Sie konnte neben den normalen Diensten und der Leitung des Posaunenchores zwei Mal im Jahr große Oratorien aufführen. Bis 2007 hatte die Paul-Eber-Kantorei mehr als 100 Mitglieder, berühmte Orchester waren da, namhafte Solisten. Aber auch danach ging es immer weiter: mit einer Vertretung der A-Stelle an St. Johannis in Schweinfurt oder der Leitung des Singkreises von St. Johannis in Würzburg bis heute.
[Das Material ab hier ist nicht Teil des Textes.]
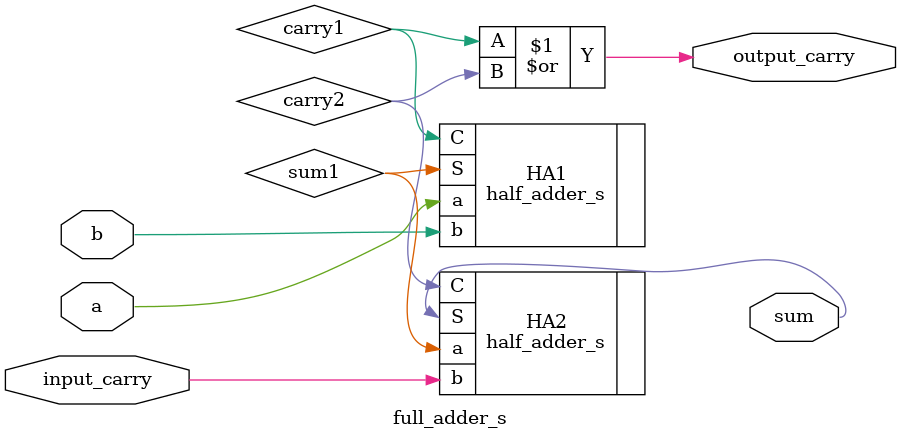
<source format=v>
module full_adder_s (
    input a, b, input_carry,
    output output_carry, sum
);
    wire carry1, carry2, sum1;
    half_adder_s HA1 (
        .a(a),
        .b(b),
        .S(sum1),
        .C(carry1)
    );
    half_adder_s HA2 (
        .a(sum1),
        .b(input_carry),
        .S(sum),
        .C(carry2)
    );
    or (output_carry, carry1, carry2);
endmodule
</source>
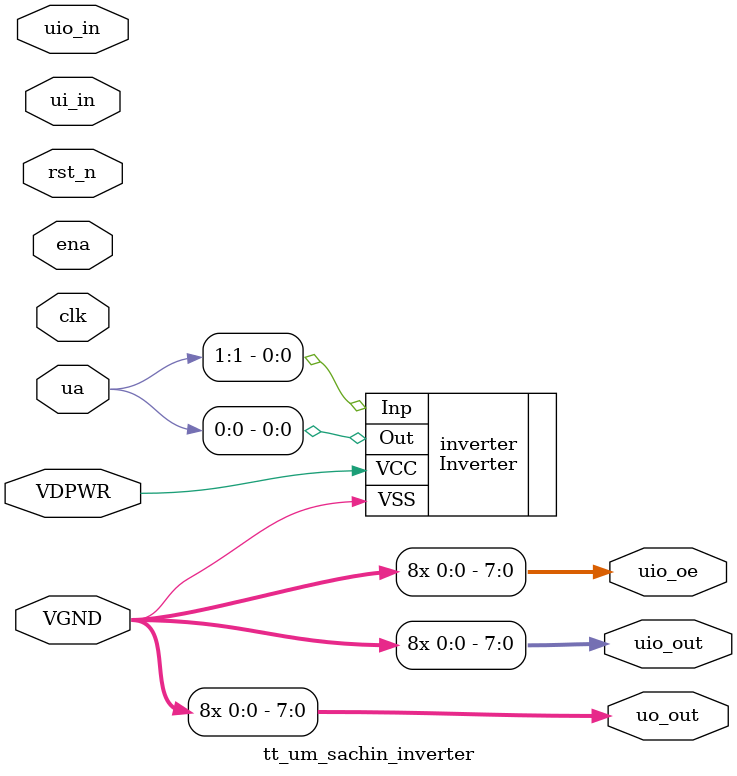
<source format=v>
/*
 * Copyright (c) 2024 Your Name
 * SPDX-License-Identifier: Apache-2.0
 */

`default_nettype none

module tt_um_sachin_inverter (
    input  wire       VGND,
    input  wire       VDPWR,    // 1.8v power supply
//    input  wire       VAPWR,    // 3.3v power supply
    input  wire [7:0] ui_in,    // Dedicated inputs
    output wire [7:0] uo_out,   // Dedicated outputs
    input  wire [7:0] uio_in,   // IOs: Input path
    output wire [7:0] uio_out,  // IOs: Output path
    output wire [7:0] uio_oe,   // IOs: Enable path (active high: 0=input, 1=output)
    inout  wire [7:0] ua,       // Analog pins, only ua[5:0] can be used
    input  wire       ena,      // always 1 when the design is powered, so you can ignore it
    input  wire       clk,      // clock
    input  wire       rst_n     // reset_n - low to reset
);

 Inverter inverter (
        .VCC(VDPWR),
        .VSS(VGND),
        .Out(ua[0]),
        .Inp(ua[1])
        );

 // ties for the output enables
    assign uo_out[0] = VGND;
    assign uo_out[1] = VGND;
    assign uo_out[2] = VGND;
    assign uo_out[3] = VGND;
    assign uo_out[4] = VGND;
    assign uo_out[5] = VGND;
    assign uo_out[6] = VGND;
    assign uo_out[7] = VGND;

    assign uio_out[0] = VGND;
    assign uio_out[1] = VGND;
    assign uio_out[2] = VGND;
    assign uio_out[3] = VGND;
    assign uio_out[4] = VGND;
    assign uio_out[5] = VGND;
    assign uio_out[6] = VGND;
    assign uio_out[7] = VGND;

    assign uio_oe[0] = VGND;
    assign uio_oe[1] = VGND;
    assign uio_oe[2] = VGND;
    assign uio_oe[3] = VGND;
    assign uio_oe[4] = VGND;
    assign uio_oe[5] = VGND;
    assign uio_oe[6] = VGND;
    assign uio_oe[7] = VGND;


endmodule

</source>
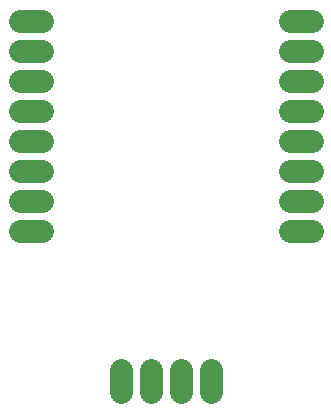
<source format=gbr>
G04 EAGLE Gerber RS-274X export*
G75*
%MOMM*%
%FSLAX34Y34*%
%LPD*%
%INSoldermask Top*%
%IPPOS*%
%AMOC8*
5,1,8,0,0,1.08239X$1,22.5*%
G01*
%ADD10C,1.981200*%


D10*
X212598Y431800D02*
X193802Y431800D01*
X193802Y457200D02*
X212598Y457200D01*
X212598Y482600D02*
X193802Y482600D01*
X193802Y508000D02*
X212598Y508000D01*
X212598Y533400D02*
X193802Y533400D01*
X193802Y558800D02*
X212598Y558800D01*
X212598Y584200D02*
X193802Y584200D01*
X193802Y609600D02*
X212598Y609600D01*
X422402Y609600D02*
X441198Y609600D01*
X441198Y584200D02*
X422402Y584200D01*
X422402Y558800D02*
X441198Y558800D01*
X441198Y533400D02*
X422402Y533400D01*
X422402Y508000D02*
X441198Y508000D01*
X441198Y482600D02*
X422402Y482600D01*
X422402Y457200D02*
X441198Y457200D01*
X441198Y431800D02*
X422402Y431800D01*
X279400Y314198D02*
X279400Y295402D01*
X304800Y295402D02*
X304800Y314198D01*
X330200Y314198D02*
X330200Y295402D01*
X355600Y295402D02*
X355600Y314198D01*
M02*

</source>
Für das große Oratorium von Haydn halten alle zusammen
Noch immer steht sie in regelmäßigem Kontakt mit dem Leiter des Konzertchors Darmstadt, Professor Wolfgang Seeliger, um sich mit ihm über interpretatorische Details auszutauschen. Das große Oratorium von Joseph Haydn wird mit dem Consortium Musicale aufgeführt, einem Orchester, in dem auch Lehrende und Studierende aus Würzburg unter der Leitung von Professor Herwig Zack spielen. Die Stadt Iphofen unterstützt die Aufführung großzügig, die katholische Kirchengemeinde St. Veit öffnet ihre Türen dafür – alle halten zusammen.